During my adolescent years I used therapeutic writing and music as an outlet for dealing with what I repressed. Dabbling in drugs or alcohol never interested me but there was a phase where I didn’t care if I got emotionally hurt by men. I let them use me. I tricked myself into thinking friends with benefits can be for a woman, too! But it didn’t work. I would be very hard on myself for acting like someone I didn’t know. Where would I take my anger? I visited the punching bag in the garage among my sister’s clutter. My hits were unprotected against my skin in hopes of getting a rainbow of bruises. When I could no longer see my upper arms and knees, then that’d be my cue to go into the house. I didn’t protect my body from hurt. I would cry, choke on an attempted breath of air, and resent every part of who I was.
I‘ve come forward about my brother-in-law to a few close friends, therapist, and my mother just in the last four years. In college I took therapeutic writing courses that enabled me to feel comfortable enough to utter the words “I was molested.” I said that statement out loud to a class full of strangers for the first time in my life.

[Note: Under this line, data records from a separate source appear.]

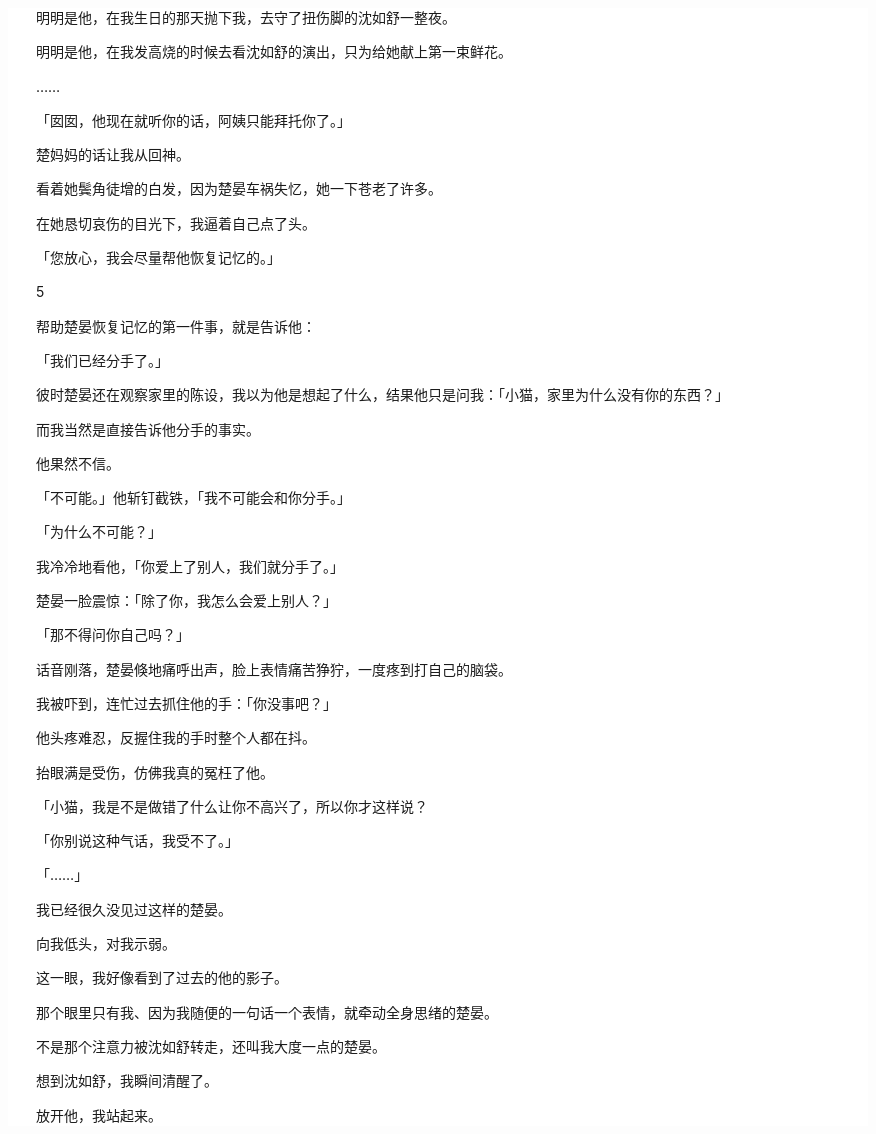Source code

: &emsp;&emsp;明明是他，在我生日的那天抛下我，去守了扭伤脚的沈如舒一整夜。  
  
&emsp;&emsp;明明是他，在我发高烧的时候去看沈如舒的演出，只为给她献上第一束鲜花。  
  
&emsp;&emsp;……  
  
&emsp;&emsp;「囡囡，他现在就听你的话，阿姨只能拜托你了。」  
  
&emsp;&emsp;楚妈妈的话让我从回神。  
  
&emsp;&emsp;看着她鬓角徒增的白发，因为楚晏车祸失忆，她一下苍老了许多。  
  
&emsp;&emsp;在她恳切哀伤的目光下，我逼着自己点了头。  
  
&emsp;&emsp;「您放心，我会尽量帮他恢复记忆的。」  
  
&emsp;&emsp;5  
  
&emsp;&emsp;帮助楚晏恢复记忆的第一件事，就是告诉他：  
  
&emsp;&emsp;「我们已经分手了。」  
  
&emsp;&emsp;彼时楚晏还在观察家里的陈设，我以为他是想起了什么，结果他只是问我：「小猫，家里为什么没有你的东西？」  
  
&emsp;&emsp;而我当然是直接告诉他分手的事实。  
  
&emsp;&emsp;他果然不信。  
  
&emsp;&emsp;「不可能。」他斩钉截铁，「我不可能会和你分手。」  
  
&emsp;&emsp;「为什么不可能？」  
  
&emsp;&emsp;我冷冷地看他，「你爱上了别人，我们就分手了。」  
  
&emsp;&emsp;楚晏一脸震惊：「除了你，我怎么会爱上别人？」  
  
&emsp;&emsp;「那不得问你自己吗？」  
  
&emsp;&emsp;话音刚落，楚晏倏地痛呼出声，脸上表情痛苦狰狞，一度疼到打自己的脑袋。  
  
&emsp;&emsp;我被吓到，连忙过去抓住他的手：「你没事吧？」  
  
&emsp;&emsp;他头疼难忍，反握住我的手时整个人都在抖。  
  
&emsp;&emsp;抬眼满是受伤，仿佛我真的冤枉了他。  
  
&emsp;&emsp;「小猫，我是不是做错了什么让你不高兴了，所以你才这样说？  
  
&emsp;&emsp;「你别说这种气话，我受不了。」  
  
&emsp;&emsp;「……」  
  
&emsp;&emsp;我已经很久没见过这样的楚晏。  
  
&emsp;&emsp;向我低头，对我示弱。  
  
&emsp;&emsp;这一眼，我好像看到了过去的他的影子。  
  
&emsp;&emsp;那个眼里只有我、因为我随便的一句话一个表情，就牵动全身思绪的楚晏。  
  
&emsp;&emsp;不是那个注意力被沈如舒转走，还叫我大度一点的楚晏。  
  
&emsp;&emsp;想到沈如舒，我瞬间清醒了。  
  
&emsp;&emsp;放开他，我站起来。  
  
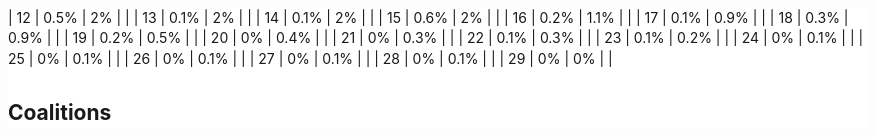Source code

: | 12 | 0.5% | 2% |  |
| 13 | 0.1% | 2% |  |
| 14 | 0.1% | 2% |  |
| 15 | 0.6% | 2% |  |
| 16 | 0.2% | 1.1% |  |
| 17 | 0.1% | 0.9% |  |
| 18 | 0.3% | 0.9% |  |
| 19 | 0.2% | 0.5% |  |
| 20 | 0% | 0.4% |  |
| 21 | 0% | 0.3% |  |
| 22 | 0.1% | 0.3% |  |
| 23 | 0.1% | 0.2% |  |
| 24 | 0% | 0.1% |  |
| 25 | 0% | 0.1% |  |
| 26 | 0% | 0.1% |  |
| 27 | 0% | 0.1% |  |
| 28 | 0% | 0.1% |  |
| 29 | 0% | 0% |  |


## Coalitions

In the last year I’ve found and reported him using social media websites such as LinkedIn and Facebook. Both outlets pulled his profiles right away. As I cried, staring at the face on the screen, my tears were the only thing I felt; I didn’t feel anxious, I didn’t scream or inflict hurt on myself. My body was telling me that I’ve grown more than I’ve given myself credit for. Sure, there’s still hurt but my strength outweighs any fear, any weakness I have. I remember how deceitful he used to be. Even in a room with people, including my sister, he’d try to touch me. Knowing this about him, I have the ability to be one step ahead of his actions. He may very well continue to create online accounts, but now he knows that someone is watching him, someone is taking her corner of safety back home where it belongs.